The capacity for subtle, long-continued, nicely balanced observation in lines of psychic development; the ever-present, delicate sympathy which knows the moment to suggest and the hour to refrain,—these mental attributes belong neither to the administrative nor to the executive ability. We find in the maternal dealings with children, when conspicuously efficient, precisely what should be expected of the expert manager and skilful servant. The children are well managed and well served, but they are not well educated.
When the mother—the housewife-mother, the servant-mother—begins to look into educational processes, she is appalled. It is easy to show her, if she has a clear and at all educated mind, what conditions would be best for babies, what kind of observation and treatment; but she knows full well that she cannot furnish these conditions. She has neither place, time, strength, skill, nor training for this delicate and careful method. Her work—her daily, hourly inexorable work—fills the place, consumes the time, exhausts the strength, does not develope the skill, and prevents the training of the educator. Many mothers do not even recognise the possibility of better methods, and strenuously resent the suggestion that they are not doing all that could be done.

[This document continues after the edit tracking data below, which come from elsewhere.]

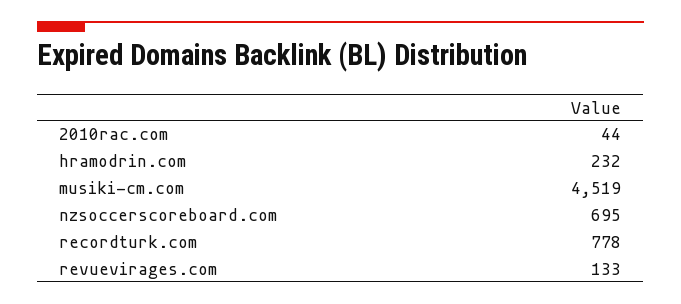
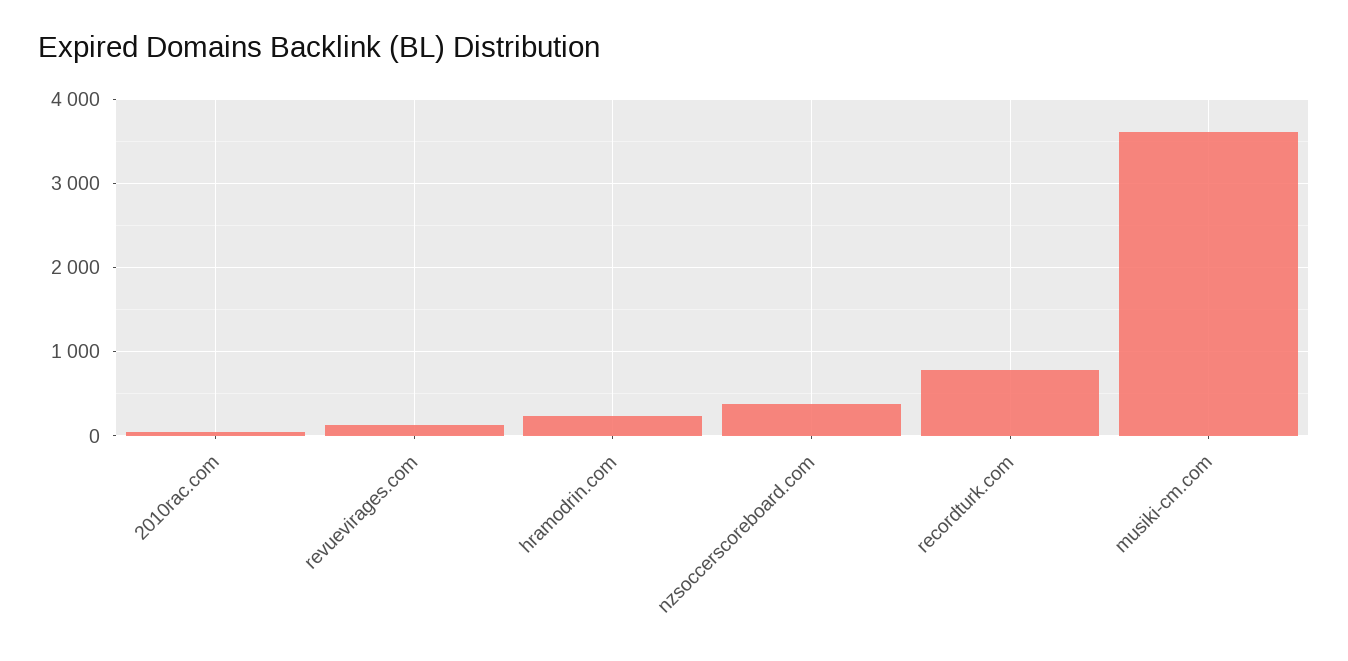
  {
    "2010rac.com": 44,
    "hramodrin.com": 232,
-   "musiki-cm.com": 4519,
+   "musiki-cm.com": 3600,
-   "nzsoccerscoreboard.com": 695,
+   "nzsoccerscoreboard.com": 400,
    "recordturk.com": 778,
    "revuevirages.com": 133
  }

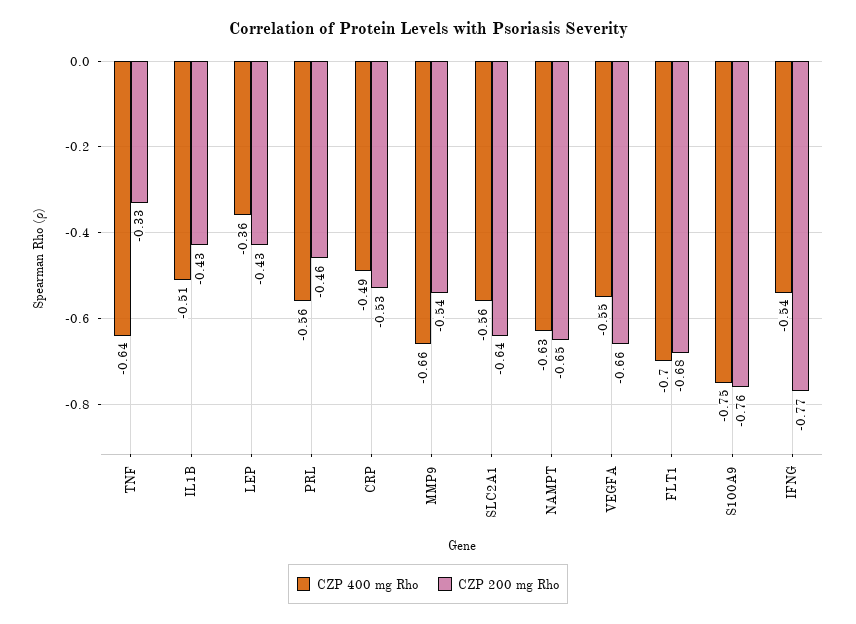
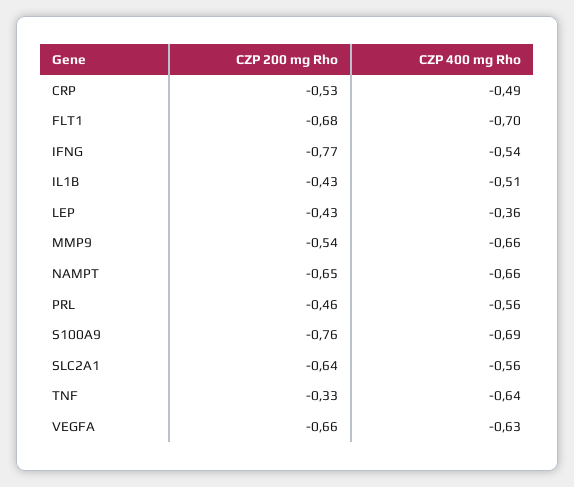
  {
    "CZP 400 mg Rho": {
      "TNF": -0.64,
      "IL1B": -0.51,
      "LEP": -0.36,
      "PRL": -0.56,
      "CRP": -0.49,
      "MMP9": -0.66,
      "SLC2A1": -0.56,
-     "NAMPT": -0.63,
+     "NAMPT": -0.66,
-     "VEGFA": -0.55,
+     "VEGFA": -0.63,
      "FLT1": -0.7,
-     "S100A9": -0.75,
+     "S100A9": -0.69,
      "IFNG": -0.54
    },
    "CZP 200 mg Rho": {
      "TNF": -0.33,
      "IL1B": -0.43,
      "LEP": -0.43,
      "PRL": -0.46,
      "CRP": -0.53,
      "MMP9": -0.54,
      "SLC2A1": -0.64,
      "NAMPT": -0.65,
      "VEGFA": -0.66,
      "FLT1": -0.68,
      "S100A9": -0.76,
      "IFNG": -0.77
    }
  }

They resent even the kindergarten, many of them. The relatively slow progress of the kindergarten method is as good a proof as could be offered of the lack of educational perception among mothers. They are willing to "serve" their children endlessly,—wait on them, wash, sweep, and cook for them. They are willing to "manage" their children carefully and conscientiously, and do not recognise the need of better educational treatment for babies. This attitude is a perfectly natural result of the reaction of the absorbing household industries on the mind of the mother. Her interest is eager and alert in all that concerns the material management of the family, from wall-paper and carpets to some new variety of hose-supporter,—down to the least detail of decoration on an embroidered muslin cap for the baby.